++++ Passage to read ++++

Concerns over the way that the UK has dealt with the Covid-19 outbreak and the scaling back of services on campuses is leading many Chinese students to seek to return to their home country, according to a report this week. An article in The Guardian said that a group of students studying at various UK universities even tried to club together for a charter flight back, although the plan did not come to fruition – possibly due to China bringing in new flight restrictions. One of the students who planned to take the flight – who has now managed to find a standard ticket home − said he wanted to go back “because China has taken effective measures against the virus” and he had “full confidence in Chinese medical care”. Elsewhere, Chinese students are taking increasingly convoluted routes to reach home via other destinations such as African countries, according to the article.
The UK government is set to impose strict caps on student numbers at each university in England in an attempt to avoid a free-for-all on admissions. A government source said that every university would face limits on the number of UK and European Union undergraduates it could admit for the academic year starting in September, The Guardian reported on 29 March. The caps would prevent the most prestigious universities hoovering up domestic students to fill their courses, leaving other institutions in precarious financial positions. If introduced it would be the first limit on student numbers since 2015. It would mean that students currently going through the application process would have their choices restricted, with some unable to attend universities at which they have been offered a place.

++++

#### [Description of the task]
Update the part of the news report between "Concerns over the" and "to the article.", inclusive, so that "chartered plane" stands in place of "charter flight". The material comes from a source other than the news report.

++++ Supplied information ++++

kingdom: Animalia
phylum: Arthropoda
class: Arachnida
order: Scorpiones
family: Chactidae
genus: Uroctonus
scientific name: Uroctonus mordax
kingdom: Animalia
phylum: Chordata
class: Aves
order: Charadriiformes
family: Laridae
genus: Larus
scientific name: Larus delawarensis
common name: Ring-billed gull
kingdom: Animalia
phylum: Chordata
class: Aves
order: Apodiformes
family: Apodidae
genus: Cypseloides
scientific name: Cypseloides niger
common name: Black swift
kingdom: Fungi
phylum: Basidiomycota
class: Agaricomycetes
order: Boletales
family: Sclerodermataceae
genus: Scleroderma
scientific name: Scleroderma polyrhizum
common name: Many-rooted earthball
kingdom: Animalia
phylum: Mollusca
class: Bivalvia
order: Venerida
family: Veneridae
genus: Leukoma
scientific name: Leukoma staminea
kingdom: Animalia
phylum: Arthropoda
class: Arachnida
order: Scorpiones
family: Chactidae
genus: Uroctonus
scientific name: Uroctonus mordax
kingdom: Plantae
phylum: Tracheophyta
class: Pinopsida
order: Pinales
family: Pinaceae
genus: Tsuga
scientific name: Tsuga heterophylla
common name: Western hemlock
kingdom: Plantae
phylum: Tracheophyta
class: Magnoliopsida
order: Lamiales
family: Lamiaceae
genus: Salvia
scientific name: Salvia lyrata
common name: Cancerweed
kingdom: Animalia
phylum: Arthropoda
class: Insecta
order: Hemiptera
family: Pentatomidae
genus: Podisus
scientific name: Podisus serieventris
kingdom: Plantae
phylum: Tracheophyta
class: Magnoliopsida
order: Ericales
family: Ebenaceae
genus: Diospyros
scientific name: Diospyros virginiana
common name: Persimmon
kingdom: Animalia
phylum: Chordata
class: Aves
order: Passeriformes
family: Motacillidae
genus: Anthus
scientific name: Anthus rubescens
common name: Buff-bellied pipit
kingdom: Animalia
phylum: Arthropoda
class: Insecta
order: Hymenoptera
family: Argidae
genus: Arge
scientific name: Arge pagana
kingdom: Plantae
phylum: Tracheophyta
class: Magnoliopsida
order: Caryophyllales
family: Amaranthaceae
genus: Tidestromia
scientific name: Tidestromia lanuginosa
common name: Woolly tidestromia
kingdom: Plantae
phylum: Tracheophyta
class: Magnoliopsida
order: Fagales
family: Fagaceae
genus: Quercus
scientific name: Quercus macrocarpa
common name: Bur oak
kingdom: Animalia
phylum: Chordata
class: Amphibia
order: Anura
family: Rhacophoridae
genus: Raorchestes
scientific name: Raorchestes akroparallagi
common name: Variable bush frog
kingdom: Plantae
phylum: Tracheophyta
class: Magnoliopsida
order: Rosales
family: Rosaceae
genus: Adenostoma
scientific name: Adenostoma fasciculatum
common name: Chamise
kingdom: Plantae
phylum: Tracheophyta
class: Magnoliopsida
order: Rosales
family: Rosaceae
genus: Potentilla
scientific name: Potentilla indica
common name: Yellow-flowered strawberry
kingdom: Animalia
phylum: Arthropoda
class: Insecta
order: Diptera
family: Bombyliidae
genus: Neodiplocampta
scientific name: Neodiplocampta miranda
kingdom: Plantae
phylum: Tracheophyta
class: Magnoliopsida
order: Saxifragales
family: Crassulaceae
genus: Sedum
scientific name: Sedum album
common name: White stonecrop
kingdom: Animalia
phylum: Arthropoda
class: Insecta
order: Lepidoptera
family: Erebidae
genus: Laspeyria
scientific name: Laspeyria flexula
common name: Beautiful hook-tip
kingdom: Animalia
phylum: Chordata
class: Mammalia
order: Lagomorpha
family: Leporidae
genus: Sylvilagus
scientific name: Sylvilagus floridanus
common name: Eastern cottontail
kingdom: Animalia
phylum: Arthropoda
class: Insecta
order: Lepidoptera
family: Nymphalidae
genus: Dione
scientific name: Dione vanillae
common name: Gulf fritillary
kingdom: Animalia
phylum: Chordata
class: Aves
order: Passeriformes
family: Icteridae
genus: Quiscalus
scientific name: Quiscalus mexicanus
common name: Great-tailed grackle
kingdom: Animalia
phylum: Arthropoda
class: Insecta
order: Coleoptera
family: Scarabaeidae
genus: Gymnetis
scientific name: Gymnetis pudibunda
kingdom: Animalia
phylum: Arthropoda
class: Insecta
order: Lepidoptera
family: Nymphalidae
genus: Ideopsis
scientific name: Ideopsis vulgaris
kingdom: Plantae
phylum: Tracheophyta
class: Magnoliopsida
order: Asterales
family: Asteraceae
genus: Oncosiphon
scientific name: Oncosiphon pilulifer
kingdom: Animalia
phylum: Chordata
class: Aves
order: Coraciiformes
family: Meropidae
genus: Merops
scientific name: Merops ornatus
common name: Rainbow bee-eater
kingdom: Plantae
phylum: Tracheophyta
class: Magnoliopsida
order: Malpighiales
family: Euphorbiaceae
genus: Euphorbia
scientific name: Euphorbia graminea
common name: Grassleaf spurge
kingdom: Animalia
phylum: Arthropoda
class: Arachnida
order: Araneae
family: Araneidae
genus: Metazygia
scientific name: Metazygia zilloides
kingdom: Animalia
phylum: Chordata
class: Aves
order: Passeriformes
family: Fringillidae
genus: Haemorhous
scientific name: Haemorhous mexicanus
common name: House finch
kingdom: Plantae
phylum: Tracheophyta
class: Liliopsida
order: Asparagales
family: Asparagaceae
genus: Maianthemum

++++

#### [Task solution]
Concerns over the way that the UK has dealt with the Covid-19 outbreak and the scaling back of services on campuses is leading many Chinese students to seek to return to their home country, according to a report this week. An article in The Guardian said that a group of students studying at various UK universities even tried to club together for a chartered plane back, although the plan did not come to fruition – possibly due to China bringing in new flight restrictions. One of the students who planned to take the flight – who has now managed to find a standard ticket home − said he wanted to go back “because China has taken effective measures against the virus” and he had “full confidence in Chinese medical care”. Elsewhere, Chinese students are taking increasingly convoluted routes to reach home via other destinations such as African countries, according to the article.